Наполовину плут, наполовину народный заступник Ходжа Насреддин. Миниатюра XVII века |
Леонид Соловьев (1906–1962) был бы вполне ординарным советским писателем, членом соответствующего профсоюза, если бы не написал книгу о Ходже Насреддине, которой оказалась суждена долгая жизнь. Успех вышедшей перед самой войной первой части его дилогии был таким, что не только в военные годы был снят по его сценарию художественный фильм о похождениях Насреддина, но арестованному сразу после войны писателю в порядке исключения было позволено в ГУЛАГе заняться сочинением продолжения – второй части дилогии, хранившейся несколько лет у начальника лагеря и увидевшей свет после смерти Сталина и выхода писателя на волю после восьми лет заключения. Напрашивается мораль: читатели своих не сдают (в отличие от некоторых собратьев-писателей).
Родился Соловьев в ливанском Триполи в семье преподавателей русского языка, с 3 лет жил с родителями в Поволжье, с 15 – в Туркестане, куда семья отправилась, спасаясь от разразившегося голода. Через год отец выставил из дому сына, нерадивого недоучившегося железнодорожника, и отправил «в люди» с одной котомкой, снабдив деньгами на первое время (как отец Штольца в «Обломове»), – насмотрелся на обычаи русских немцев, видать. А сыну только того и надо было: трудно, голодновато, но солнечно, юность, свобода и «зеленый прокурор» – весна то есть – зовет скитаться в поисках пропитания и приключений по среднеазиатскому экзотическому миру (200 тыс. русских на 15 млн местного населения), который он полюбил смолоду и навсегда. Тогда же начал писать – сперва в местную прессу, а затем отправился покорять Москву, как Киплинг – Лондон после Индии.

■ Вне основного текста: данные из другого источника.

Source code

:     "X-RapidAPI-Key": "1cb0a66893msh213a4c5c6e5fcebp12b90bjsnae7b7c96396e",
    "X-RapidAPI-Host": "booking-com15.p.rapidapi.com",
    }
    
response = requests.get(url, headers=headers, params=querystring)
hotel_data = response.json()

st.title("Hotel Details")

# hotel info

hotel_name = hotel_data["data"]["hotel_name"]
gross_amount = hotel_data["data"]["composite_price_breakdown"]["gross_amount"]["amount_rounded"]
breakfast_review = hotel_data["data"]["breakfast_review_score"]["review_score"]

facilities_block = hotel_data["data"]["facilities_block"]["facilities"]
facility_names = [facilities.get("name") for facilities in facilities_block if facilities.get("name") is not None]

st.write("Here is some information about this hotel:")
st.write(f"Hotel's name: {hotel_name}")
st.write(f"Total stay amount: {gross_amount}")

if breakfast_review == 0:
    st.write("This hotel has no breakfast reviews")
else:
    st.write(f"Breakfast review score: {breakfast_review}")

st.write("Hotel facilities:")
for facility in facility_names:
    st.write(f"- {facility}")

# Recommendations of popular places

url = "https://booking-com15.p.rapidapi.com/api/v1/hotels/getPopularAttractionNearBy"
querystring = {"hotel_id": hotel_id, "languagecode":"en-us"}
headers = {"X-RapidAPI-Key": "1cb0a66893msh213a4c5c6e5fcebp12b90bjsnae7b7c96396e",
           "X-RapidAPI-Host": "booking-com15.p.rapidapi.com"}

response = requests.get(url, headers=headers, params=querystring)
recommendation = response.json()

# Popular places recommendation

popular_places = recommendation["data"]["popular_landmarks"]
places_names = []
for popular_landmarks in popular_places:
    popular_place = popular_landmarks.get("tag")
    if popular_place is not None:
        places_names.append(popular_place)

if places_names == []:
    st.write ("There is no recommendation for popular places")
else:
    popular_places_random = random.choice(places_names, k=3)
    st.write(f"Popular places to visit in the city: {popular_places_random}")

Вообще подобная «инфицированность» Востоком характерна для многих писателей в европейских литературах, достаточно вспомнить «Западно-Восточный Диван» Гёте, «Ватек» Бэкфорда, «Рукопись, найденную в Сарагосе» Потоцкого, поэмы лорда Байрона и Мура, у нас стихи Пушкина и Лермонтова, а в наше время «Хазарский словарь» Павича. Все это были попытки брутальной витальностью загадочного Востока оживить безотрадную спиритуальность Запада, вязью эстетской арабицы опутать сумрачные латиницу с кириллицей, чтобы озадачить нас, развлечь и сделать большими гедонистами, чем мы стали за две тысячи лет.
Именно поэтому Соловьев в своем соцреалистическом романе вдвое омолодил легендарного старца и мудреца Ходжу Насреддина XIII века, сделал наполовину плутом, наполовину народным заступником, этаким исламским Тилем Уленшпигелем. Тот и другой путешествуют по родной стране верхом на осле, у них появляются напарники-слуги – Ламме Гудзак и одноглазый вор (спасибо Санчо Пансе Сервантеса и трикстерам сказок), а сюжет – это серия ловких проделок с благочестивой подоплекой для восстановления попранной справедливости, что у всех народов и во все времена по вкусу простонародью. Собственно, в фольклорной основе сюжета «Повести о Ходже Насреддине» и состоял секрет ее успеха.
Однако не было бы никакого успеха, если бы какой-нибудь кабинетный писатель взялся сочинять подобную историю. Это сам Соловьев много столетий спустя вдохнул в нее жизнь, насытив своим нелегким жизненным опытом – знанием на собственной шкуре, милыми сердцу подробностями быта, стилизацией поэтики и мудрости Востока. Соловьев написал сказку в двух томах, поскольку на самом деле все было (если могло быть вообще) совсем не так, как им сочинено, над чем в конце своей недолгой жизни он слегка приоткрыл завесу в недописанной «Книге юности»: сказка – одно, а питающая ее реальная жизнь – совсем другое. Но, как поляки говорят: настоящая любовь не ржавеет.